# Home from China...



## Faery (Mar 20, 2013)

and I think my little girls turned into little boys while I was gone. What do you think? They are currently 14-15 weeks old.


----------



## GenFoe (Apr 3, 2013)

My male dark brahmas have super bright wattles and combs, like almost orangey red. I think you still have ladies


----------



## GenFoe (Apr 3, 2013)

And they are only 7 weeks old with larger combs.


----------



## Reinerchick (May 10, 2013)

Looks like hens to me


----------



## hennypenny68 (Apr 30, 2013)

I have 4 buff brahmas and there all hens your look just like mine I think there all hens.


----------



## Roslyn (Jun 21, 2012)

I vote for hens! I had two light brahmas in my first flock. My daughter picked them out and called them Snowball and Sunshine.

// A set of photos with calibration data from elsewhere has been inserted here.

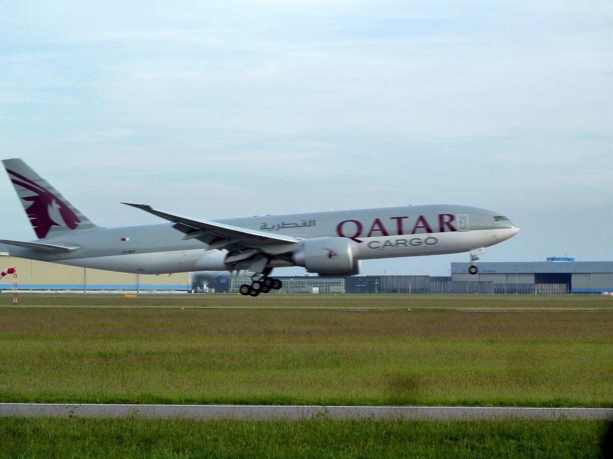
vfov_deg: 10.8
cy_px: 230
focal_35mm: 137
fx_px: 2425
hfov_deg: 14.4
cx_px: 306
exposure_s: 1/160
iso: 125
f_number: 4.5
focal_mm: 22.5
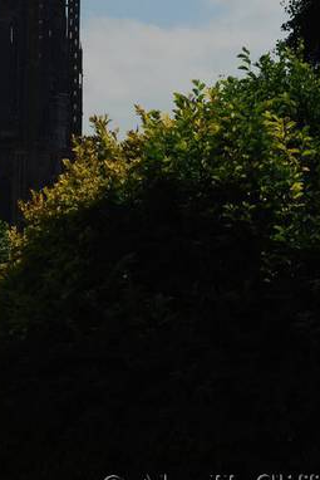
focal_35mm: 289
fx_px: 3848
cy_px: 77
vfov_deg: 7.1
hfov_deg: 4.8
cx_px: 102
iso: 100
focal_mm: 105
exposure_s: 1/1000
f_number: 8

Snowball was a piece of work, she was HUGE, but laid tiny little eggs when she darn well felt like it. She would let my daughter pick her up, carry her around, sit her on her lap. Me? If I touched her in any way she pooped on me. Giant poops that she saved just for me. She was something.


----------



## GenFoe (Apr 3, 2013)

Hah! That's awesome. My chickens are so good with the kids, even the 1 1/2 year old. They will walk right up to them, rub up against them. I have to chase a chicken down or have food to touch them!


----------



## ThreeJ (Jun 28, 2012)

Look like hens to me.


----------